> **EXTRACT PROVIDED**
* * * * * * *
A letter in June’s Boating New Zealand, ‘Save our Gulf’ by Mark and Debbie Hampson, struck a chord with me.As Auckland boaters with 50 years’ experience sailing and fishing in the Hauraki Gulf, the Hampsons’ letter is a plea for all of us to take more care, exercise more personal responsibility, and to be more proactive in protecting the Hauraki Gulf.

The couple is involved in a proposal for a small inner Gulf marine reserve, which will encompass an area of shallow reef near Waiheke Island. This advocacy was probably the catalyst for the letter, but the changes they have observed in the Hauraki Gulf in their lifetime should catch our attention, nonetheless.

The Hauraki Gulf has changed in 50 years, markedly in the last century, but it can be hard to quantify by how much or in what ways. Depending on your starting point and whether your benchmark is based on anecdotal evidence (memory) or more scientific statistical evidence, the degree of observed change varies a great deal.
* * * * * * *
> **EXERCISE DATA**
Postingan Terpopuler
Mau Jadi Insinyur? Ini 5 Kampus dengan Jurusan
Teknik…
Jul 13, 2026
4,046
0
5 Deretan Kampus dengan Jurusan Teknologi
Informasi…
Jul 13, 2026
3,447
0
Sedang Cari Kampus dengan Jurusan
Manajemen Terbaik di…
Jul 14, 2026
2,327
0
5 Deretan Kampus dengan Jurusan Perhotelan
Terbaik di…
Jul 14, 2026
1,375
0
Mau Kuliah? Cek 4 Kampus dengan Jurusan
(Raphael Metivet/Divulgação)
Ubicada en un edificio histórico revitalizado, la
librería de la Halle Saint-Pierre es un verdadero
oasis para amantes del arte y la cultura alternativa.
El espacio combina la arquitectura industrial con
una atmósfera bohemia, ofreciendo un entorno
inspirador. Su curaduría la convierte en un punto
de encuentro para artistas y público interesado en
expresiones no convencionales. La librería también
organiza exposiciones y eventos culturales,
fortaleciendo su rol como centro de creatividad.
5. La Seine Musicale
* * * * * * *
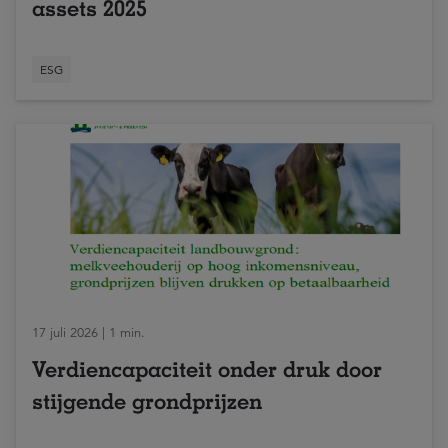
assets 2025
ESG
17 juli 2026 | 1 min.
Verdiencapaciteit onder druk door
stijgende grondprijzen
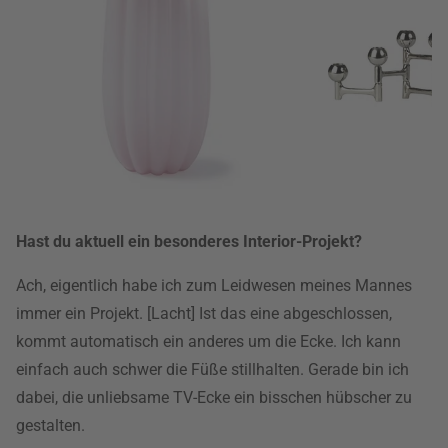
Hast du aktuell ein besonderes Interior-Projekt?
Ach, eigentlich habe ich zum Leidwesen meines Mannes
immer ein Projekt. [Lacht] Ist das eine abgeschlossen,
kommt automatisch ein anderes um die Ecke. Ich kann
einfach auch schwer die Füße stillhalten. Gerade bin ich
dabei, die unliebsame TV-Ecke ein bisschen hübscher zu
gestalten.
* * * * * * *
> **TASKS TO COMPLETE**
**1)** Using the extract about the Hauraki Gulf, answer the following, each in a line:
(a) In which publication and month did the letter 'Save our Gulf' appear?
(b) Near which island would the proposed marine reserve lie?
(c) What two kinds of benchmark does the extract name for measuring change?
**2)** Summarize the extract about the Hauraki Gulf in two sentences.

> **ANSWERS GIVEN**
**1)**
(a) June's Boating New Zealand
(b) Waiheke Island
(c) Anecdotal evidence (memory) and scientific statistical evidence

**2)** In a letter to Boating New Zealand, Mark and Debbie Hampson, Auckland boaters with 50 years' experience in the Hauraki Gulf, call on everyone to take more care and be more proactive in protecting the Gulf, and they are involved in a proposal for a small marine reserve near Waiheke Island. The Gulf has changed in 50 years, but the extent is hard to quantify and varies with one's starting point and whether the benchmark is memory or statistical evidence.